Why should you care about decommissioning?

Wednesday 13 August 2014

Decommissioning and abandonment (D&A) activity in the UK is picking up pace and projects are increasingly centred around tackling this challenge following the Wood Review.

For limited company contractors in the oil and gas sector, the number of opportunities this creates is huge, according to DecomWorld. In 'Offshore asset retirement: projects, trends, opportunities & the shift in North Sea decommissioning', the company explained that because the market is still in its infancy and undergoing a "seismic shift", contractors can reap the benefits.

DecomWorld claims there are five reasons why you should care about D&A. In the first instance, following the Wood Review there is a lot of emphasis being placed on maximising North Sea resources. This means D&A needs to be viewed from the perspective of end of field life management to ensure resources are being maximised. Contactors will play a key role in making this happen.

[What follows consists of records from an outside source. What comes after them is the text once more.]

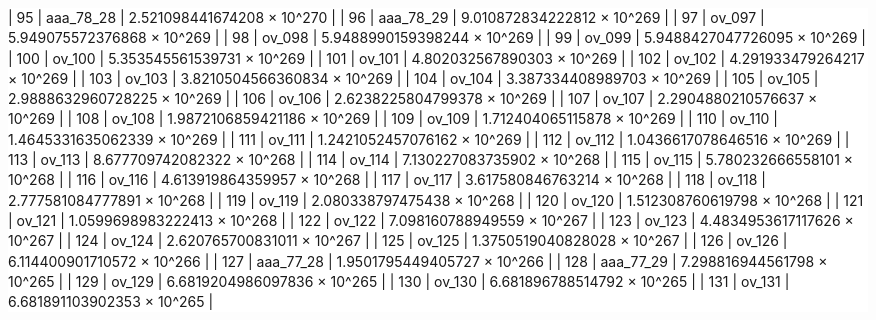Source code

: | 95 | aaa_78_28 | 2.521098441674208 × 10^270 |
| 96 | aaa_78_29 | 9.010872834222812 × 10^269 |
| 97 | ov_097 | 5.949075572376868 × 10^269 |
| 98 | ov_098 | 5.9488990159398244 × 10^269 |
| 99 | ov_099 | 5.9488427047726095 × 10^269 |
| 100 | ov_100 | 5.353545561539731 × 10^269 |
| 101 | ov_101 | 4.802032567890303 × 10^269 |
| 102 | ov_102 | 4.291933479264217 × 10^269 |
| 103 | ov_103 | 3.8210504566360834 × 10^269 |
| 104 | ov_104 | 3.387334408989703 × 10^269 |
| 105 | ov_105 | 2.9888632960728225 × 10^269 |
| 106 | ov_106 | 2.6238225804799378 × 10^269 |
| 107 | ov_107 | 2.2904880210576637 × 10^269 |
| 108 | ov_108 | 1.9872106859421186 × 10^269 |
| 109 | ov_109 | 1.712404065115878 × 10^269 |
| 110 | ov_110 | 1.4645331635062339 × 10^269 |
| 111 | ov_111 | 1.2421052457076162 × 10^269 |
| 112 | ov_112 | 1.0436617078646516 × 10^269 |
| 113 | ov_113 | 8.677709742082322 × 10^268 |
| 114 | ov_114 | 7.130227083735902 × 10^268 |
| 115 | ov_115 | 5.780232666558101 × 10^268 |
| 116 | ov_116 | 4.613919864359957 × 10^268 |
| 117 | ov_117 | 3.617580846763214 × 10^268 |
| 118 | ov_118 | 2.777581084777891 × 10^268 |
| 119 | ov_119 | 2.080338797475438 × 10^268 |
| 120 | ov_120 | 1.512308760619798 × 10^268 |
| 121 | ov_121 | 1.0599698983222413 × 10^268 |
| 122 | ov_122 | 7.098160788949559 × 10^267 |
| 123 | ov_123 | 4.4834953617117626 × 10^267 |
| 124 | ov_124 | 2.620765700831011 × 10^267 |
| 125 | ov_125 | 1.3750519040828028 × 10^267 |
| 126 | ov_126 | 6.114400901710572 × 10^266 |
| 127 | aaa_77_28 | 1.9501795449405727 × 10^266 |
| 128 | aaa_77_29 | 7.298816944561798 × 10^265 |
| 129 | ov_129 | 6.6819204986097836 × 10^265 |
| 130 | ov_130 | 6.681896788514792 × 10^265 |
| 131 | ov_131 | 6.681891103902353 × 10^265 |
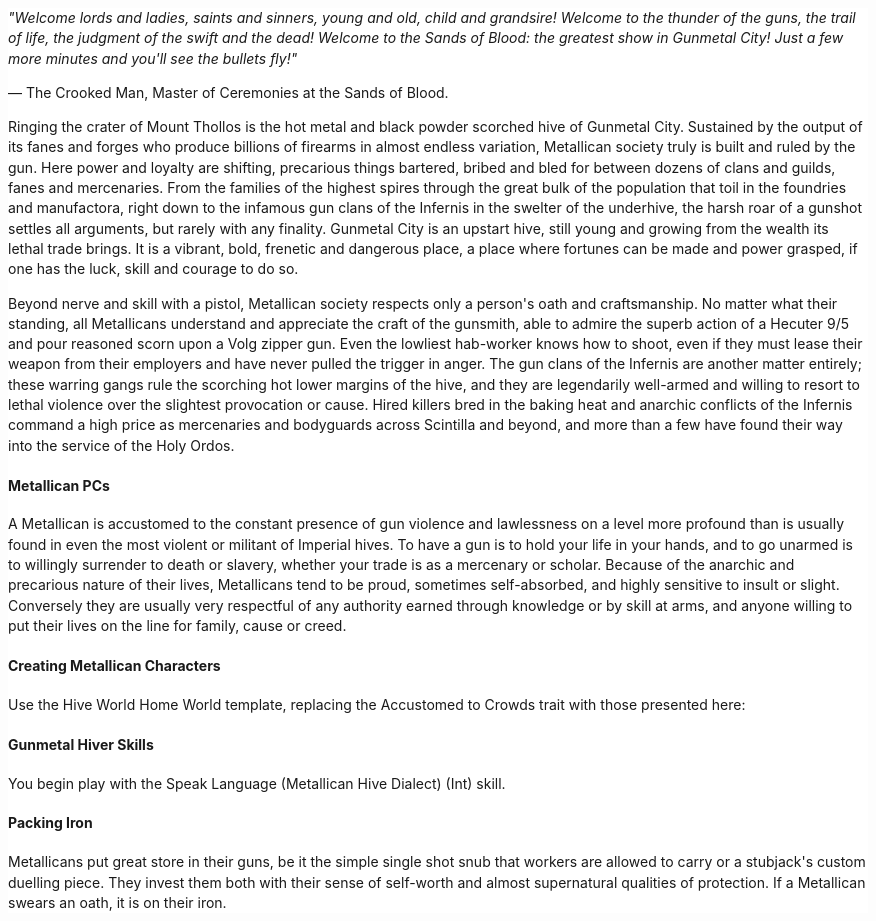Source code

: *"Welcome lords and ladies, saints and sinners, young and old, child and grandsire! Welcome to the thunder of the guns, the trail of life, the judgment of the swift and the dead! Welcome to the Sands of Blood: the greatest show in Gunmetal City! Just a few more minutes and you'll see the bullets fly!"*

— The Crooked Man, Master of Ceremonies at the Sands of Blood.

Ringing the crater of Mount Thollos is the hot metal and black powder scorched hive of Gunmetal City. Sustained by the output of its fanes and forges who produce billions of firearms in almost endless variation, Metallican society truly is built and ruled by the gun. Here power and loyalty are shifting, precarious things bartered, bribed and bled for between dozens of clans and guilds, fanes and mercenaries. From the families of the highest spires through the great bulk of the population that toil in the foundries and manufactora, right down to the infamous gun clans of the Infernis in the swelter of the underhive, the harsh roar of a gunshot settles all arguments, but rarely with any finality. Gunmetal City is an upstart hive, still young and growing from the wealth its lethal trade brings. It is a vibrant, bold, frenetic and dangerous place, a place where fortunes can be made and power grasped, if one has the luck, skill and courage to do so.

Beyond nerve and skill with a pistol, Metallican society respects only a person's oath and craftsmanship. No matter what their standing, all Metallicans understand and appreciate the craft of the gunsmith, able to admire the superb action of a Hecuter 9/5 and pour reasoned scorn upon a Volg zipper gun. Even the lowliest hab-worker knows how to shoot, even if they must lease their weapon from their employers and have never pulled the trigger in anger. The gun clans of the Infernis are another matter entirely; these warring gangs rule the scorching hot lower margins of the hive, and they are legendarily well-armed and willing to resort to lethal violence over the slightest provocation or cause. Hired killers bred in the baking heat and anarchic conflicts of the Infernis command a high price as mercenaries and bodyguards across Scintilla and beyond, and more than a few have found their way into the service of the Holy Ordos.

#### **Metallican PCs**

A Metallican is accustomed to the constant presence of gun violence and lawlessness on a level more profound than is usually found in even the most violent or militant of Imperial hives. To have a gun is to hold your life in your hands, and to go unarmed is to willingly surrender to death or slavery, whether your trade is as a mercenary or scholar. Because of the anarchic and precarious nature of their lives, Metallicans tend to be proud, sometimes self-absorbed, and highly sensitive to insult or slight. Conversely they are usually very respectful of any authority earned through knowledge or by skill at arms, and anyone willing to put their lives on the line for family, cause or creed.

#### **Creating Metallican Characters**

Use the Hive World Home World template, replacing the Accustomed to Crowds trait with those presented here:

#### **Gunmetal Hiver Skills**

You begin play with the Speak Language (Metallican Hive Dialect) (Int) skill.

#### **Packing Iron**

Metallicans put great store in their guns, be it the simple single shot snub that workers are allowed to carry or a stubjack's custom duelling piece. They invest them both with their sense of self-worth and almost supernatural qualities of protection. If a Metallican swears an oath, it is on their iron.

What's more, where D&A is happening, there is a "critical need" to reduce costs. Currently activity in the North Sea is approaching £35 billion and professionals who can offer innovative ways to control costs will be in high demand.


DecomWorld explained that when it comes to the grand scheme of things in oil and gas, it's never been a more important time, with 478 platforms requiring removal before 2045. For some contractors, this will make up their lives' work over the next few decades.


However, there are barriers ahead. There are currently resource bottlenecks, which are putting pressure on the decommissioning supply chain. DecomWorld claims allocating resources up front can prevent this and action needs to be taken swiftly.


Upfront planning will also be crucial to "identify synergies and cost efficiencies". This will depend on increasing integration and collaboration, so contractors will need to demonstrate their ability to work with multiple stakeholders effectively.


Nonetheless, contractors need to be aware of the challenge ahead. The North Sea is a uniquely challenging area when it comes to D&A. The Royal Academy of Engineering has previously explained that the hub is one of the harshest maritime environments.

Infrastructure is primarily made up of production platforms supported by gravity-based concrete foundations or steel frames.

In total it is estimated that eight installations with large concrete substructures, 31 installations with large steel jackets, 223 other steel jackets, 280 subsea production systems, 21 floating production systems, and over 3,000 pipelines and around 5,000 wells will need to be decommissioned.

However, under regulations the disposal of offshore installations cannot be done at sea and the topsides of all installations need to be returned to shore. Subsea structures weighing less than 10,000 tonnes also needed to be completely removed. This presents a sizable challenge, although all structures installed before 1999 are exempt due to their weight and will be considered on an individual basis.